Government to pay up to $300 million for shoddy quake repairs

Author
Newstalk ZB ,
Publish Date
Thu, 15 Aug 2019, 3:37PM

The Government will spend as much as another $300 million to help 1000 Canterbury homeowners caught in a legal quagmire over shoddy quake repairs.

Earthquake Commission Minister Grant Robertson on Thursday announced the agency would be opening up funding to homeowners who had bought repaired properties after the 2011 Christchurch earthquake only to discover that they hadn't been properly fixed – and that the new bill was going to exceed a $100,000 limit on EQC payouts.

With some insurance policies not covering the pre-existing damage, about 1000 property owners had been left in an "absolute nightmare", Christchurch Regeneration Minister Megan Woods said.

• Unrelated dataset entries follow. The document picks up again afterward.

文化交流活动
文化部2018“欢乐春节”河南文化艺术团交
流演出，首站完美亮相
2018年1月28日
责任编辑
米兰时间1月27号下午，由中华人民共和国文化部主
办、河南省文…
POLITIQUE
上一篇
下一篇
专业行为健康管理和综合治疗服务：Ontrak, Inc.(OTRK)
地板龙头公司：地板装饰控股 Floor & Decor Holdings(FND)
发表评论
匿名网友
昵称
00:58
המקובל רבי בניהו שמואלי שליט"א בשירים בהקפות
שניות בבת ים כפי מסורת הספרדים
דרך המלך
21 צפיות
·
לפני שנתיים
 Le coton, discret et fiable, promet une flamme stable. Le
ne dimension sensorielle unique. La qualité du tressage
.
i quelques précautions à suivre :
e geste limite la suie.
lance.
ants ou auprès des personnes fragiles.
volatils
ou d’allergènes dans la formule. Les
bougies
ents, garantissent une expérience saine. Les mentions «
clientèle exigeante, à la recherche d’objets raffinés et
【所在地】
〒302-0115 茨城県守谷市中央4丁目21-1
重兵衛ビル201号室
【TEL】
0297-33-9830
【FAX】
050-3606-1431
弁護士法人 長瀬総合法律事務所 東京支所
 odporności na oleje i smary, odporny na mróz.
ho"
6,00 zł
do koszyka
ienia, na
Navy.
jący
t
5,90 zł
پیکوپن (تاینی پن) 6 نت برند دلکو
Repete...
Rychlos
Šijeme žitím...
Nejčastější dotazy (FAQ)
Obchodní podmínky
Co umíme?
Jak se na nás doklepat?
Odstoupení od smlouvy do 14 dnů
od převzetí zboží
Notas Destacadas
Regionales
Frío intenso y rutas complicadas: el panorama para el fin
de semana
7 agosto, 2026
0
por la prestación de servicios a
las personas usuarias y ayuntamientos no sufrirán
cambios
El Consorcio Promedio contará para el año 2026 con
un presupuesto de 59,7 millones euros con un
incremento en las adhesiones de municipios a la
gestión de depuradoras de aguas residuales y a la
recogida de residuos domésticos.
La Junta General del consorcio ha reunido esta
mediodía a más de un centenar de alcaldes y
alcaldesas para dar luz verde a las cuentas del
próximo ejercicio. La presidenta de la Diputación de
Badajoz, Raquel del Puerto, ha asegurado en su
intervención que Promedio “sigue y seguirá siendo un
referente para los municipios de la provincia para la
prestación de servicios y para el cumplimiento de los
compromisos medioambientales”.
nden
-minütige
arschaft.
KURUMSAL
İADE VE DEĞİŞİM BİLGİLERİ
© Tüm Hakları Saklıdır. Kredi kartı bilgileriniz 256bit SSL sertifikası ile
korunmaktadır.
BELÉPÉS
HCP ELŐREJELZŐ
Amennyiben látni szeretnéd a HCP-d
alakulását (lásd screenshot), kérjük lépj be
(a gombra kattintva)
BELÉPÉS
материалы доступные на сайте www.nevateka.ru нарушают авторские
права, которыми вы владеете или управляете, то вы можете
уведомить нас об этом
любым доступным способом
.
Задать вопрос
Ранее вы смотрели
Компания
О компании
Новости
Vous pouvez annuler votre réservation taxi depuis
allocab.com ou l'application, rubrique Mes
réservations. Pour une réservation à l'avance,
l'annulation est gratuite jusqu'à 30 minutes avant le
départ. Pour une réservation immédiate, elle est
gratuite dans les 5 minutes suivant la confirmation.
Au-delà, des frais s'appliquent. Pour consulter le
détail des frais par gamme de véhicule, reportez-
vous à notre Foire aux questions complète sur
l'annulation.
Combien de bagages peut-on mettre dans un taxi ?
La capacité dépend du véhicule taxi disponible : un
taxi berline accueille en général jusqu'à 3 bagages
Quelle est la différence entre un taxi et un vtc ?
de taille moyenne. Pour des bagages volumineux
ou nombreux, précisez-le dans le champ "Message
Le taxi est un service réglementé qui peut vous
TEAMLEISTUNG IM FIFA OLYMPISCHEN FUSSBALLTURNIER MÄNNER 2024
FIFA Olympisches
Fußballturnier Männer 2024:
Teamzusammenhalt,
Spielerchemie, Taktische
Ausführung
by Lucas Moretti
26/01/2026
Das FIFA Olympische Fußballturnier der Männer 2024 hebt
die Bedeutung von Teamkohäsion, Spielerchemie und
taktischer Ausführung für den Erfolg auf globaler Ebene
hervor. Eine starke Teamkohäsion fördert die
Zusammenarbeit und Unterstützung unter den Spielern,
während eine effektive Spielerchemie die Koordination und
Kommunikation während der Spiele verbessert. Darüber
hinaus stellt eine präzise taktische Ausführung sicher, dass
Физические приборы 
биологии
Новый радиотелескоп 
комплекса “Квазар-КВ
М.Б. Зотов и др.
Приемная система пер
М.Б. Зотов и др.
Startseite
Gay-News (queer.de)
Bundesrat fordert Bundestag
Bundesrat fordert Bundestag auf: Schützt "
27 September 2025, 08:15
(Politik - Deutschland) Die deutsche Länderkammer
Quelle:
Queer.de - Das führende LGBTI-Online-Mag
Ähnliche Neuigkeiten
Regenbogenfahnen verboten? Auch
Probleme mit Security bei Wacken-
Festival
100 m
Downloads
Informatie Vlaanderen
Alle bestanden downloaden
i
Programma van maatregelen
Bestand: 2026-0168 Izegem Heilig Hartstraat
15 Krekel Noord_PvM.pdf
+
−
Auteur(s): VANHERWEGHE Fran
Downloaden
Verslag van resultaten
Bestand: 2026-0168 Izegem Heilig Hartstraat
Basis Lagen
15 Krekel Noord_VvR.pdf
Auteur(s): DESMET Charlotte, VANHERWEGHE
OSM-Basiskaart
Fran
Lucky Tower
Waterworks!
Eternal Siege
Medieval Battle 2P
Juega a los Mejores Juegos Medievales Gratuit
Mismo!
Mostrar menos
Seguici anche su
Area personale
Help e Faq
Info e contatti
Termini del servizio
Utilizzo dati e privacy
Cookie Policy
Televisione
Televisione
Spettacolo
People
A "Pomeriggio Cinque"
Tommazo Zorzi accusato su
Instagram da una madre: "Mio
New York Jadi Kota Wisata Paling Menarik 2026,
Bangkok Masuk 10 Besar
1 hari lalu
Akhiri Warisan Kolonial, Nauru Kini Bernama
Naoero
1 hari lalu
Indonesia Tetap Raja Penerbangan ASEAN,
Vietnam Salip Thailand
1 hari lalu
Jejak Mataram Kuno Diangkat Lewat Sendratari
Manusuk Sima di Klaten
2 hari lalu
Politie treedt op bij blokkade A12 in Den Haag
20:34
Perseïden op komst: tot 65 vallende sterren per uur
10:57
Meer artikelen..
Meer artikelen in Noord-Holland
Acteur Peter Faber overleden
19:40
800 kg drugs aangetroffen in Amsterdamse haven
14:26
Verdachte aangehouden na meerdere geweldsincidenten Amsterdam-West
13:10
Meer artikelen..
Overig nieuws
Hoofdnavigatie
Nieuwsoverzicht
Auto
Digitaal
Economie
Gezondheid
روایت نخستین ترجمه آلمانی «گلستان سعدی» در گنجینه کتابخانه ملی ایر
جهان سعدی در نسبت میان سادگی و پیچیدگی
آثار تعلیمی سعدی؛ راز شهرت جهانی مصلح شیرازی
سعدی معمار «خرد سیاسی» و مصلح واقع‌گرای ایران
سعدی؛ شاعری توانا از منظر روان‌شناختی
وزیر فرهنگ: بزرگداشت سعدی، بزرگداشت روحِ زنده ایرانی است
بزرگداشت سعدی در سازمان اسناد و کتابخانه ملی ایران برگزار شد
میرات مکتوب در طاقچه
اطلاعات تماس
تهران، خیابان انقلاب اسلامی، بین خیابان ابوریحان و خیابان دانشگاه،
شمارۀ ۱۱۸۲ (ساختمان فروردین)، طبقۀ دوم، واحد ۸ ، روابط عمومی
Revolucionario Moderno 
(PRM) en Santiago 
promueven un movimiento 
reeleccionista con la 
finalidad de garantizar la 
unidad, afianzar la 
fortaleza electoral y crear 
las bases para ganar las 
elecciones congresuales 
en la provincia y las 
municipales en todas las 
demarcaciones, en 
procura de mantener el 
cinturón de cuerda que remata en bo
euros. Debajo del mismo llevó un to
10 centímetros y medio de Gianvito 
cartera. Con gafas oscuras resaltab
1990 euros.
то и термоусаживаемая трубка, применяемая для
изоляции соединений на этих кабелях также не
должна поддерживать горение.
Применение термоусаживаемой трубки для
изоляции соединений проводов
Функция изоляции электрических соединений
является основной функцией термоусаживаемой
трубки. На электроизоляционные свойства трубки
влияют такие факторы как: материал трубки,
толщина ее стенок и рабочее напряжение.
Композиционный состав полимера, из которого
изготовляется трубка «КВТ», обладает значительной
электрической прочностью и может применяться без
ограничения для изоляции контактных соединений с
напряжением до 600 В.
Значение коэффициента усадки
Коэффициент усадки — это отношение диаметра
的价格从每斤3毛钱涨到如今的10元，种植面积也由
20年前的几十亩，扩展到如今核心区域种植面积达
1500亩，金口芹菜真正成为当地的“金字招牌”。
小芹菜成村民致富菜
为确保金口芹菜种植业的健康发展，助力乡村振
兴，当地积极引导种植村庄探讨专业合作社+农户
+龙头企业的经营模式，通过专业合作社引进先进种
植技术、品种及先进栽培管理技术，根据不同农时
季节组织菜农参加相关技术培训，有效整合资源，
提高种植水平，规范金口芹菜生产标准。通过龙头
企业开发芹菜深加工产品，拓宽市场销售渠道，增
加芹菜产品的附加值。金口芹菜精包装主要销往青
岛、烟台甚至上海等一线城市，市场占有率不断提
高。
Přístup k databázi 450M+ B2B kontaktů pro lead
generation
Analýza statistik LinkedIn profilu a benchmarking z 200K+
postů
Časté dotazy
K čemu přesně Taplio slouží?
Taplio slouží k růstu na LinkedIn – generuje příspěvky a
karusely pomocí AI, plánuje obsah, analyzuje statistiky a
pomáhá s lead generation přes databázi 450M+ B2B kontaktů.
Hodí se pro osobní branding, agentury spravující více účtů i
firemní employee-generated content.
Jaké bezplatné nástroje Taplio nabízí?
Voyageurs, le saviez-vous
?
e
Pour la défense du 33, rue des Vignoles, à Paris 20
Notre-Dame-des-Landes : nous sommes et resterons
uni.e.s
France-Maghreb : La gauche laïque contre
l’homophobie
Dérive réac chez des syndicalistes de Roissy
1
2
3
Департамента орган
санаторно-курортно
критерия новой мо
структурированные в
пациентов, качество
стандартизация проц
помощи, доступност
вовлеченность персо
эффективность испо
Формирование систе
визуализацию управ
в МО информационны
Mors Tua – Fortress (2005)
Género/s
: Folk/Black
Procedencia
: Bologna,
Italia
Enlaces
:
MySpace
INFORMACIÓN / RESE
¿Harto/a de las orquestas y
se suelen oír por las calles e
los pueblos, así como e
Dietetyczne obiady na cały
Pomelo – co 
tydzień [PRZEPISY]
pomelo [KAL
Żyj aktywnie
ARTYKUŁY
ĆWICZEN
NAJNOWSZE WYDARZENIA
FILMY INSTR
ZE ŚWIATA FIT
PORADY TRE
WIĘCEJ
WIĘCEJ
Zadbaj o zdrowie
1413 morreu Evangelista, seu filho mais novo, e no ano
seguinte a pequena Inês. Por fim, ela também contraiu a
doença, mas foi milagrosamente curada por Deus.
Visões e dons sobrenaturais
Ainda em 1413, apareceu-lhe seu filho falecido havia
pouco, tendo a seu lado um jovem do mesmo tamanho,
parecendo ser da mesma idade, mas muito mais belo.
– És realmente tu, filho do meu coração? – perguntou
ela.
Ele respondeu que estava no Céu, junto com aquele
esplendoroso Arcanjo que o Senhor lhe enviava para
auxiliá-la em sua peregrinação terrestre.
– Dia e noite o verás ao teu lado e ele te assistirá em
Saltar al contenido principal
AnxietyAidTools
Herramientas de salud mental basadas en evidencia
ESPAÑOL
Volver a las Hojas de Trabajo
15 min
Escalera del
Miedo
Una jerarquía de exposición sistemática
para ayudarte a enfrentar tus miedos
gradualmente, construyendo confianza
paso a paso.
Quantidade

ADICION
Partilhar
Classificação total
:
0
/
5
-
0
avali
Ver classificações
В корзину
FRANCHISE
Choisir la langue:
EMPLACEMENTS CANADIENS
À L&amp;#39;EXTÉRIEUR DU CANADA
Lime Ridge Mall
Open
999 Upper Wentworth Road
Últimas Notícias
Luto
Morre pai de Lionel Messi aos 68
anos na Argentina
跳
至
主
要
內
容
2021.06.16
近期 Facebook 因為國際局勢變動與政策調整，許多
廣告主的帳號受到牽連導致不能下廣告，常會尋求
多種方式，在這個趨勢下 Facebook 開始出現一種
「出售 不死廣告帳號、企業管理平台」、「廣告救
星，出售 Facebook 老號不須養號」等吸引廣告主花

"They have been trapped with homes that have gone over the $100,000 EQC cap after they bought them, with no access to recourse from insurance," she said.

The group were the last to be affected by botched repairs that had not been addressed, she said.

The necessary fixes are expected to total up to $300 million.

That comes on top of $435 million already spent re-repairing homes under earlier policies.

Homeowners will have a year to put in a claim and will have to negotiate the size of their payouts with the commission.

But the payments won't be made under the current law EQC law, and instead will be made as "ex-gratia" payments.

"Owners of on-sold properties were the last group for whom no solution existed - this has nothing to do with liability or responsibility, it's simply in no one's interest to allow this situation to drag on further," a statement accompanying the announcement said.

It said the agreement would not let insurance companies or builders get out of any obligations they had, but would mean homeowners would give up their right to sue to the Government.

About 84 per cent of the quake claims the Government was facing in May last year had since been settled, Woods said.